Scoperto l'"atelier" dell'Homo Sapiens in una grotta del Salento
Scoperta in Salento: nella Grotta del Cavallo di Nardò, è venuto alla luce quello che può essere considerato il primo "atelier" dell'Homo Sapiens.
In una grotta in Salento è stato scoperto l’atelier dell’Homo Sapiens: gli archeologi delle Università di Siena e Bologna hanno ritrovato 600 gioielli fatti di conchiglie.
Lo studio condotto presso la Grotta del Cavallo di Nardò ha svelato l’esistenza di quella che può essere considerata come la più antica boutique di tutta Europa: un tesoro composto da conchiglie cave usate per realizzare gioielli.
L’atelier messo in piedi dall’Homo Sapiens si trova sul fondo del mar Ionio. Al suo interno le conchiglie che venivano legate tra di loro con un filo di crine, diventando collane e bracciali. In base agli studi condotti, le conchiglie venivano anche dipinte con colori vivaci: su alcune, a distanza di migliaia di anni, sono state ritrovate ancora delle tracce di una polvere rossa, molto probabilmente ocra.
Un gruppo di ricercatori dell’Università di Siena e dell’Università di Bologna, quest’ultima inserita nella classifica THE 2023 dei migliori atenei al mondo, hanno pubblicato uno studio intitolato “Retrodatazione della produzione sistematica di ornamenti in conchiglia in Europa a 45mila anni fa”.
Scoperto un “atelier” nella Grotta del Cavallo di Nardò
Lo studio documenta la presenza di oltre 600 oggetti legati al decoro personale sul versante ionico del Salento a Nardò, dove si trova la famosa Grotta del Cavallo. Così è stata spiegata quella che viene considerata la prima percezione estetica degli uomini moderni. L’Homo Sapiens usava conchiglie di diverso tipo: scafopodi, bivalvi e gasteropodi, andando a forarle e legarle attraverso un filo.
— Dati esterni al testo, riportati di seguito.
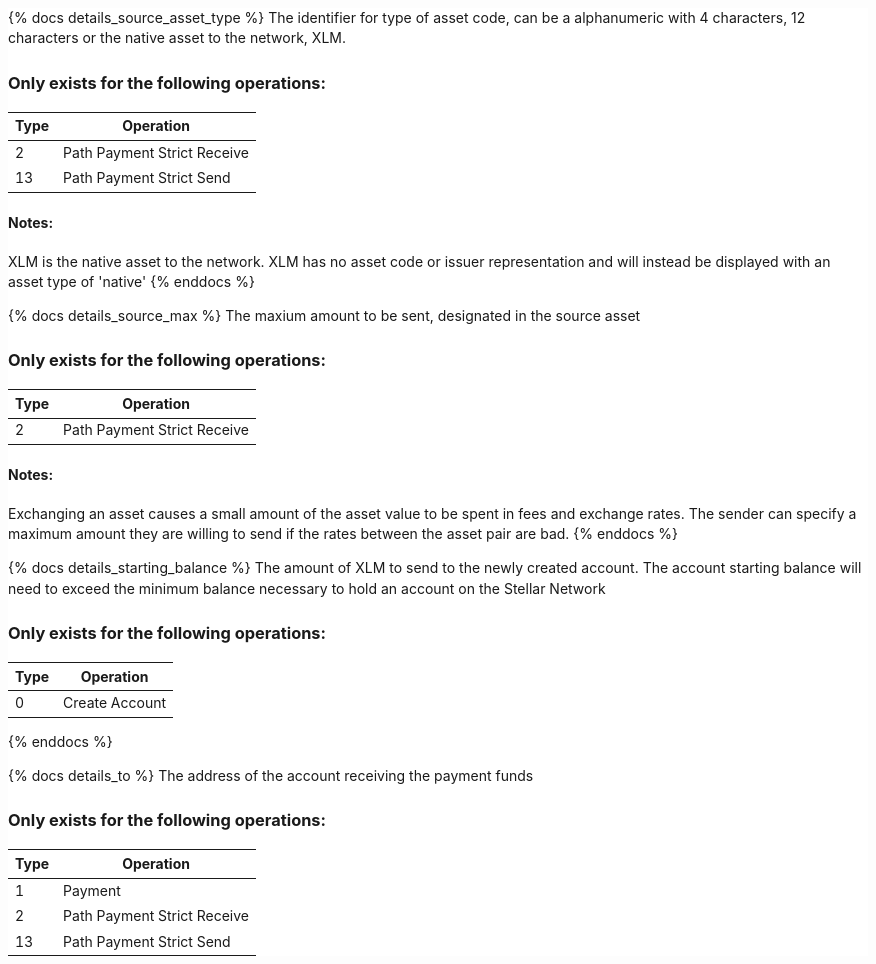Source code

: {% docs details_source_asset_type %}
The identifier for type of asset code, can be a alphanumeric with 4 characters, 12 characters or the native asset to the network, XLM.

### Only exists for the following operations:

| Type | Operation                   |
| ---- | --------------------------- |
| 2    | Path Payment Strict Receive |
| 13   | Path Payment Strict Send    |

#### Notes:

XLM is the native asset to the network. XLM has no asset code or issuer representation and will instead be displayed with an asset type of 'native'
{% enddocs %}

{% docs details_source_max %}
The maxium amount to be sent, designated in the source asset

### Only exists for the following operations:

| Type | Operation                   |
| ---- | --------------------------- |
| 2    | Path Payment Strict Receive |

#### Notes:

Exchanging an asset causes a small amount of the asset value to be spent in fees and exchange rates. The sender can specify a maximum amount they are willing to send if the rates between the asset pair are bad.
{% enddocs %}

{% docs details_starting_balance %}
The amount of XLM to send to the newly created account.
The account starting balance will need to exceed the minimum balance necessary to hold an account on the Stellar Network

### Only exists for the following operations:

| Type | Operation      |
| ---- | -------------- |
| 0    | Create Account |

{% enddocs %}

{% docs details_to %}
The address of the account receiving the payment funds

### Only exists for the following operations:

| Type | Operation                   |
| ---- | --------------------------- |
| 1    | Payment                     |
| 2    | Path Payment Strict Receive |
| 13   | Path Payment Strict Send    |
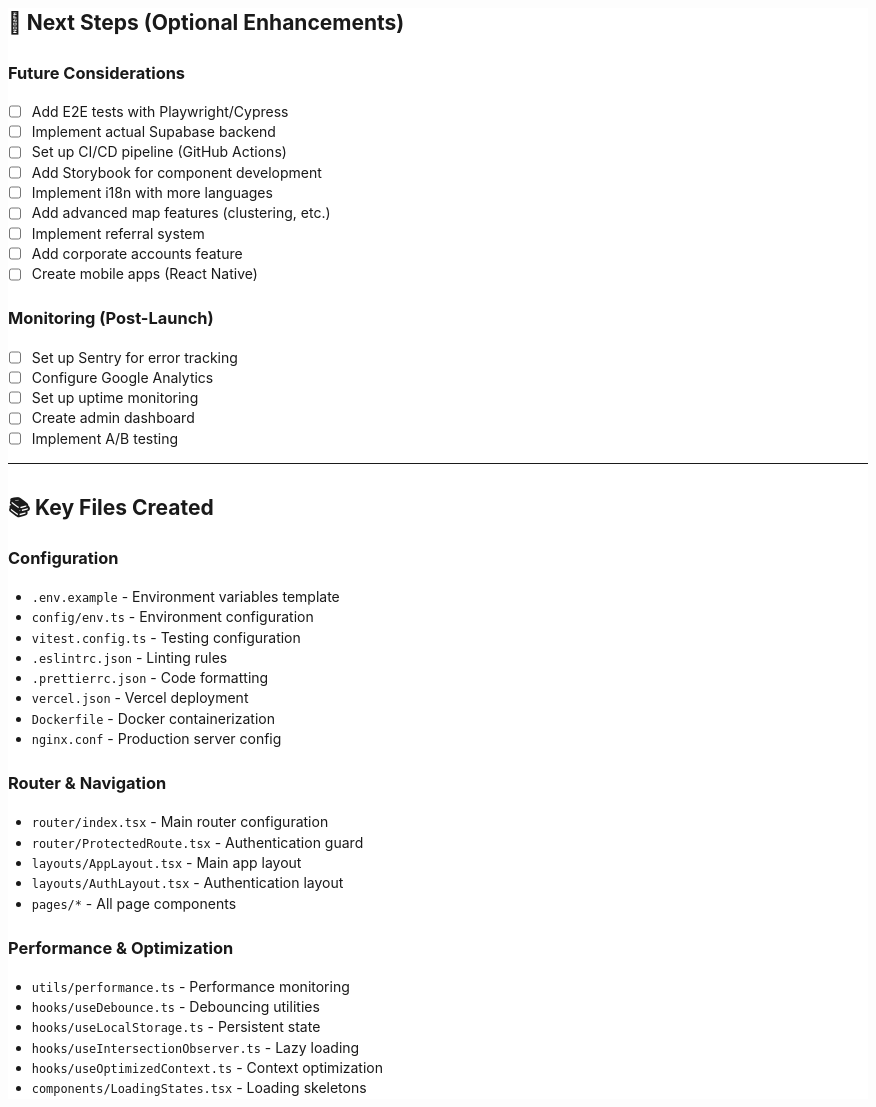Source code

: 
## 🎯 Next Steps (Optional Enhancements)

### Future Considerations
- [ ] Add E2E tests with Playwright/Cypress
- [ ] Implement actual Supabase backend
- [ ] Set up CI/CD pipeline (GitHub Actions)
- [ ] Add Storybook for component development
- [ ] Implement i18n with more languages
- [ ] Add advanced map features (clustering, etc.)
- [ ] Implement referral system
- [ ] Add corporate accounts feature
- [ ] Create mobile apps (React Native)

### Monitoring (Post-Launch)
- [ ] Set up Sentry for error tracking
- [ ] Configure Google Analytics
- [ ] Set up uptime monitoring
- [ ] Create admin dashboard
- [ ] Implement A/B testing

---

## 📚 Key Files Created

### Configuration
- `.env.example` - Environment variables template
- `config/env.ts` - Environment configuration
- `vitest.config.ts` - Testing configuration
- `.eslintrc.json` - Linting rules
- `.prettierrc.json` - Code formatting
- `vercel.json` - Vercel deployment
- `Dockerfile` - Docker containerization
- `nginx.conf` - Production server config

### Router & Navigation
- `router/index.tsx` - Main router configuration
- `router/ProtectedRoute.tsx` - Authentication guard
- `layouts/AppLayout.tsx` - Main app layout
- `layouts/AuthLayout.tsx` - Authentication layout
- `pages/*` - All page components

### Performance & Optimization
- `utils/performance.ts` - Performance monitoring
- `hooks/useDebounce.ts` - Debouncing utilities
- `hooks/useLocalStorage.ts` - Persistent state
- `hooks/useIntersectionObserver.ts` - Lazy loading
- `hooks/useOptimizedContext.ts` - Context optimization
- `components/LoadingStates.tsx` - Loading skeletons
I tanti reperti trovati nella Grotta del Cavallo di Nardò mostrano la produzione di oggetti a scopi ornamentali e una certa tendenza all’uniformità nel tempo, sia nella forma che nelle dimensioni. Sulla base dell’intervallo temporale degli strati di interesse è possibile affermare che si tratta del primo contesto di fabbricazione di ornamenti in conchiglia di tutto il Vecchio Continente.
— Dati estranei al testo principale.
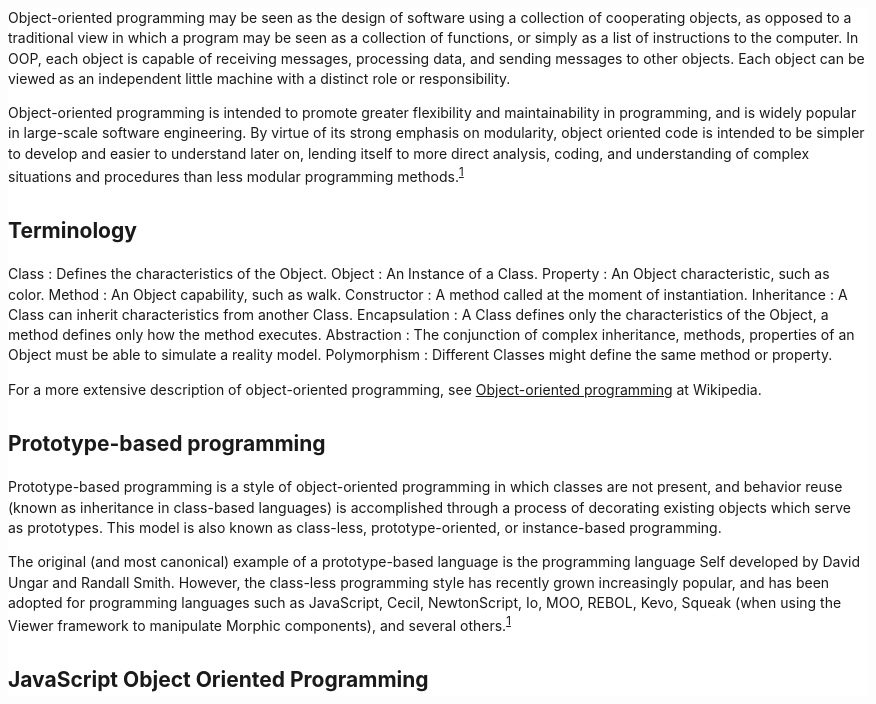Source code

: Object-oriented programming may be seen as the design of software using a collection of cooperating objects, as opposed to a traditional view in which a program may be seen as a collection of functions, or simply as a list of instructions to the computer. In OOP, each object is capable of receiving messages, processing data, and sending messages to other objects. Each object can be viewed as an independent little machine with a distinct role or responsibility.

Object-oriented programming is intended to promote greater flexibility and maintainability in programming, and is widely popular in large-scale software engineering. By virtue of its strong emphasis on modularity, object oriented code is intended to be simpler to develop and easier to understand later on, lending itself to more direct analysis, coding, and understanding of complex situations and procedures than less modular programming methods.<sup>[1](#Reference)</sup>

## Terminology

 Class
:   Defines the characteristics of the Object.
 Object
:   An Instance of a Class.
 Property
:   An Object characteristic, such as color.
 Method
:   An Object capability, such as walk.
 Constructor
:   A method called at the moment of instantiation.
 Inheritance
:   A Class can inherit characteristics from another Class.
 Encapsulation
:   A Class defines only the characteristics of the Object, a method defines only how the method executes.
 Abstraction
:   The conjunction of complex inheritance, methods, properties of an Object must be able to simulate a reality model.
 Polymorphism
:   Different Classes might define the same method or property.

For a more extensive description of object-oriented programming, see [Object-oriented programming](http://en.wikipedia.org/wiki/Object_oriented_programming) at Wikipedia.

## Prototype-based programming

Prototype-based programming is a style of object-oriented programming in which classes are not present, and behavior reuse (known as inheritance in class-based languages) is accomplished through a process of decorating existing objects which serve as prototypes. This model is also known as class-less, prototype-oriented, or instance-based programming.

The original (and most canonical) example of a prototype-based language is the programming language Self developed by David Ungar and Randall Smith. However, the class-less programming style has recently grown increasingly popular, and has been adopted for programming languages such as JavaScript, Cecil, NewtonScript, Io, MOO, REBOL, Kevo, Squeak (when using the Viewer framework to manipulate Morphic components), and several others.<sup>[1](#References)</sup>

## JavaScript Object Oriented Programming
Al tempo, solitamente, i gusci venivano utilizzati per adornare il corpo degli uomini giunti dall’Africa nel corso delle prime migrazioni effettuate dai Sapiens. Poter indossare una collana di conchiglie, dunque, rappresentava uno status e non era solo una manifestazione di ostentazione, ma anche uno dei primi segnali di un pensiero simbolico della specie umana.
Gli studiosi, analizzando quanto ritrovato a Nardò, hanno di fronte la prova dello sviluppo cognitivo d delle espressioni simboliche riconosciute nelle attività dell’uomo moderno. Le collane diventano uno strumento essenziale per spiegare in che modo un ornamento personale possa aiutare a comprendere l’evoluzione dell’umanità, al di là della sola prospettiva biologica.
Lo studio sui reperti di Nardò è stato effettuato attraverso macchinari all’avanguardia. Le ricerche lasciano la porta aperta a ulteriori sviluppi: gli studiosi, infatti, cercheranno di capire la tecnica usata per realizzare i buchi sulle conchiglie attraverso i quali veniva poi fatto passare il filo di crine.
La Grotta del Cavallo di Nardò aveva già portato a grandi rivelazioni: qui, per esempio, è stato scoperto che i primi uomini europei cacciavano con l’arco e la freccia già 40.000 anni fa. Restando in Salento, nel corso del 2022 attraverso Google Maps è stato scoperto un volto umano disegnato dalla scogliera di Porto Selvaggio, sulla costa ionica della Puglia.